Suicide ClubSion Sono is one of Japan’s more interesting directors, responsible for films like Cold Fish and Guilty of Romance. This 2001 production is the movie that first caught the attention of cult movie fans, and ten years on, it still have the power to shock, intrigue and frustrate.

The film opens up with the suicides of 54 schoolgirls, who cheerfully line up at the edge of a subway station platform and then throw themselves in front of the oncoming train. This is just the first of a series of inexplicable suicides, often done en masse, and mostly by schoolkids. The police are baffled, though they are given clues from both an internet forum poster called The Bat and another mysterious caller. The clues point to a strange website where coloured dots appear to correspond to the number of suicides, and also lead to a teenybop group called (depending on the whim of the subtitles) Desert, Dessert or Dessret), who may have hidden, cryptic messages in their songs. Add to this the long strips of human flesh, stitched together from hundreds of different people, that the police find, and a bizarre, murderous glam rock cult who claim responsibility for the suicide cult, and you have a film that poses plenty of questions and fails to answer any of them.

Suicide Club This ambiguity, alongside mysterious figures who are unidentified, plot lines that go nowhere and a series of bizarre scenes that make no sense, will probably alienate a lpt of viewers. I have to admit that, as fascinating and visually startling a film as this is, my initial reaction when the closing credits began to roll was ‘what the fuck..?’. While I don’t need films to spell out every little mystery, I do at least want them to make some sort of sense. Suicide Club seems deliberately designed to be a frustrating experience.

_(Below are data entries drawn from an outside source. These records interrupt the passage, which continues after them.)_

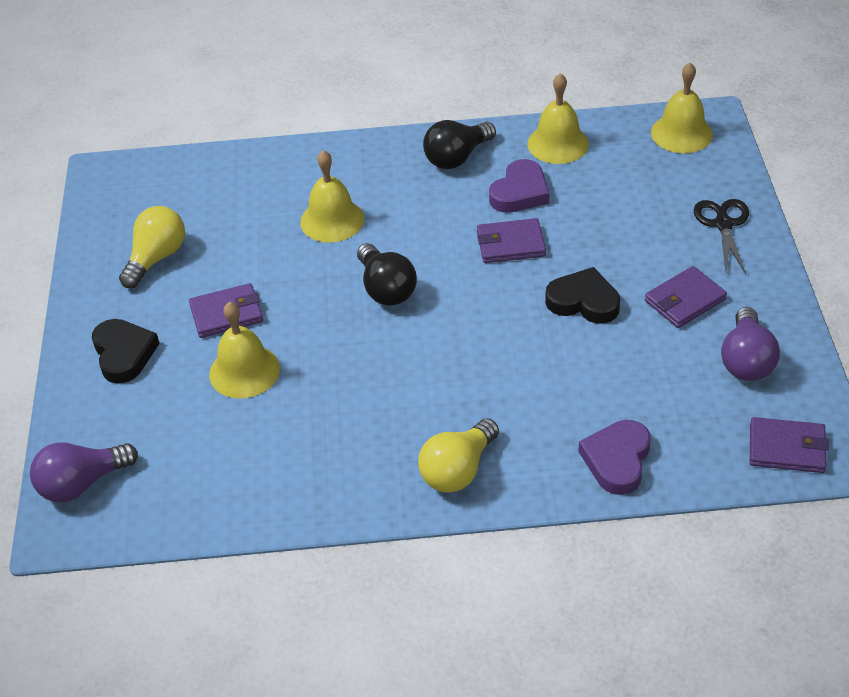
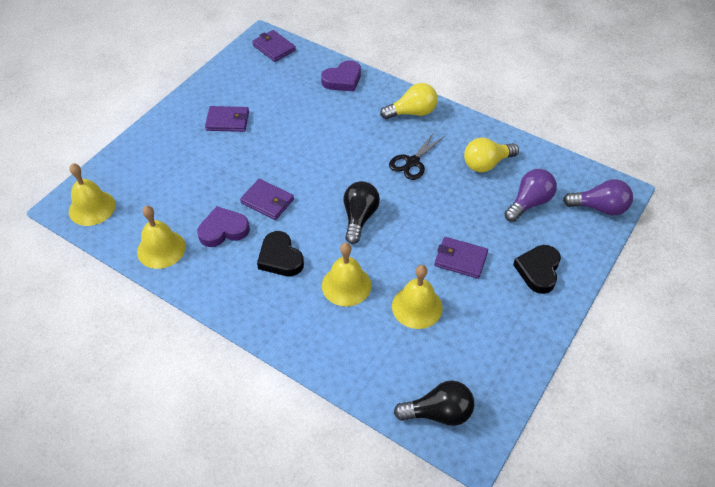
camera: 145 degrees left, 5 degrees up
yellow light bulb [119,206,185,288] -> yellow light bulb moved to [464,138,519,172]
yellow bell [209,302,280,399] -> yellow bell moved to [392,265,443,329]
black light bulb [423,120,496,169] -> black light bulb moved to [394,380,475,426]
black heart [545,267,620,324] -> black heart moved to [257,231,304,276]
black scissors [694,199,749,274] -> black scissors moved to [389,131,445,180]
purple light bulb [721,307,780,381] -> purple light bulb moved to [504,169,557,222]

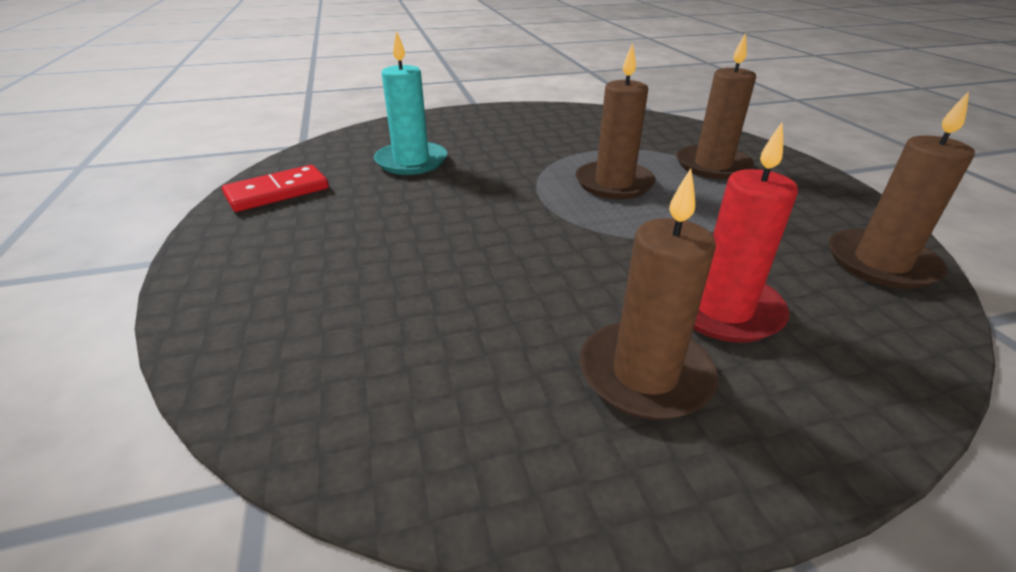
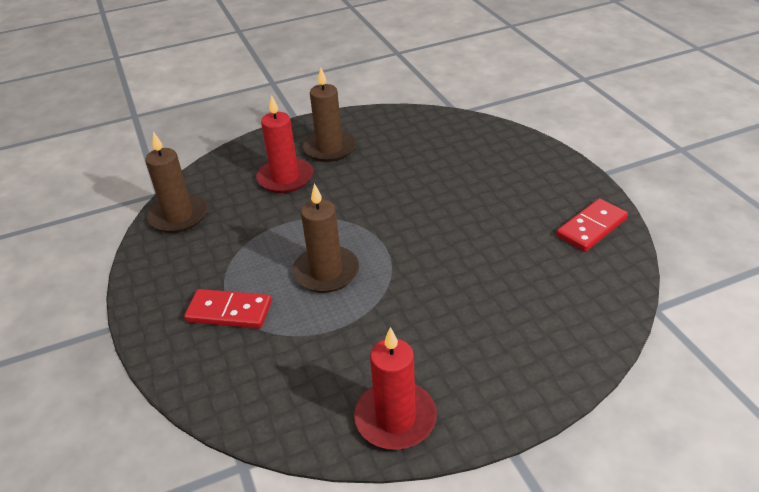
camera: 175 degrees right, 5 degrees up
turquoise candle [374,30,447,175] -> none
brown candle [676,33,756,179] -> red domino [184,289,272,329]
none -> red candle [354,327,437,450]

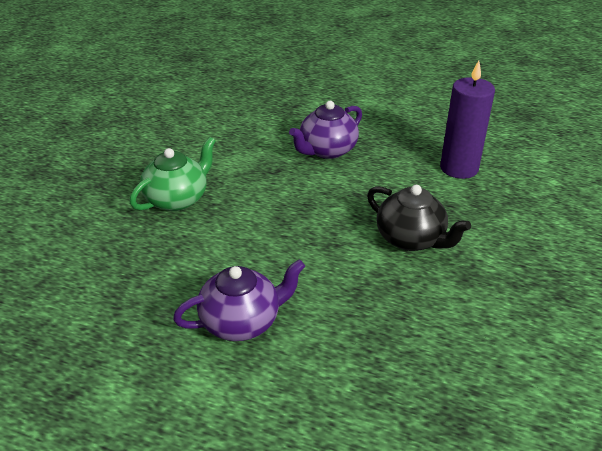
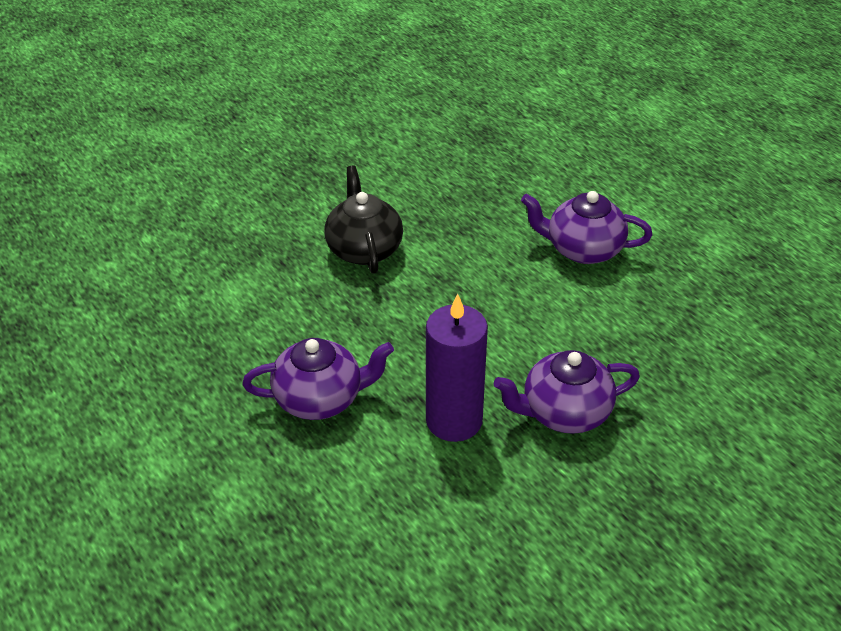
camera: 145 degrees left, 5 degrees up
green teapot [130,137,216,211] -> purple teapot [494,350,640,434]
purple candle [440,60,495,179] -> purple candle moved to [426,294,488,442]

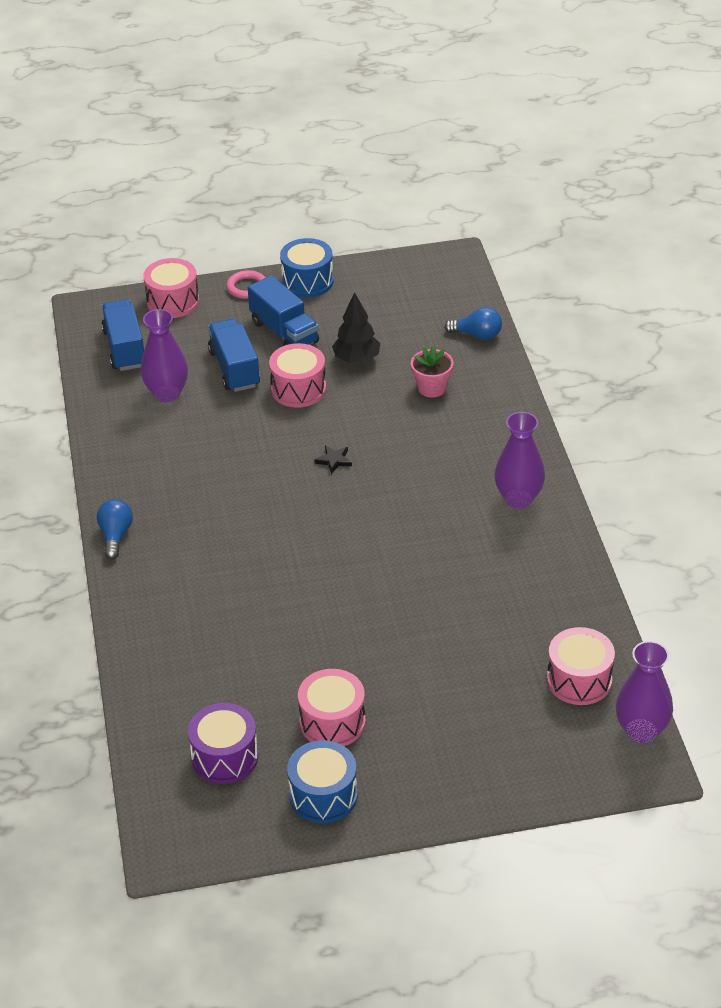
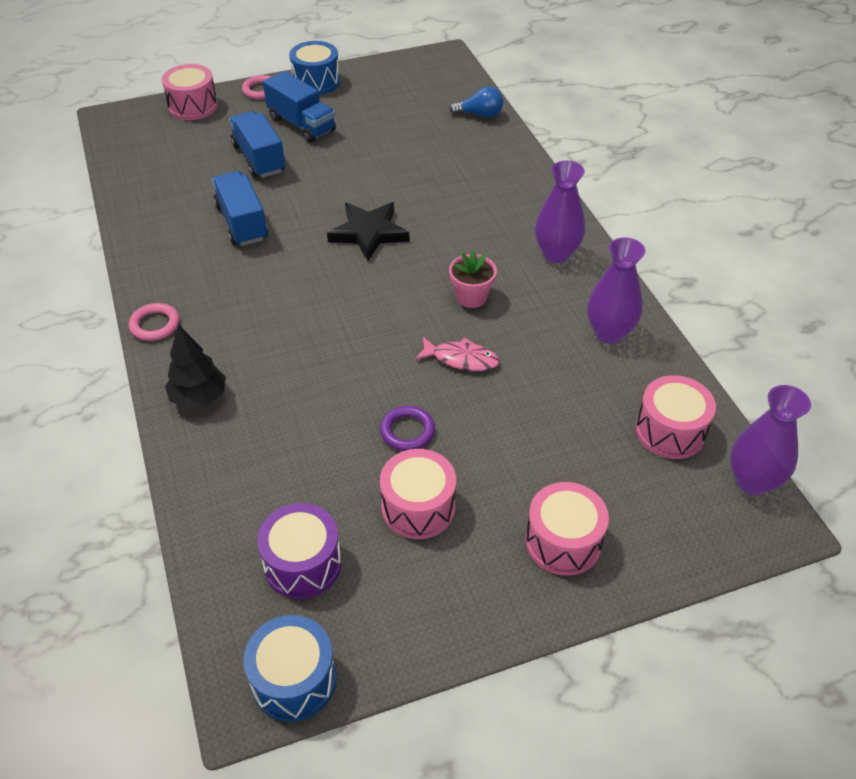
camera: 10 degrees left, 5 degrees up
blue light bulb [97,499,133,559] -> pink ring [129,303,179,341]
blue truck [101,299,144,371] -> blue truck moved to [212,171,268,246]
purple vase [141,309,188,402] -> purple vase moved to [587,237,645,344]
pink drum [269,343,326,408] -> pink drum moved to [525,482,609,576]
blue drum [287,740,358,823] -> blue drum moved to [244,615,336,722]
black star [315,445,352,474] -> black star [327,202,409,261], size x2.18
black tree [332,292,380,363] -> black tree moved to [165,324,226,409]
pink flower pot [411,345,454,398] -> pink flower pot moved to [449,250,497,308]
none -> purple ring [380,406,435,451]
none -> pink fish [415,337,500,371]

But once you accept that fact, this is a remarkable movie, full of extraordinary moments – scenes of graphic gore and matched by deeply unsettling suicide scenes that are genuinely harrowing. And the sense of disorientation that you experience while watching the film seems strangely appropriate for a mystery that, by its very nature, can never make sense.

I can’t whole-heartedly say that this is a film for everyone – but if you are willing to go with the flow of the fractured narrative, you might well find this to be worth the frustration. Just don’t expect to feel happy at the end of it.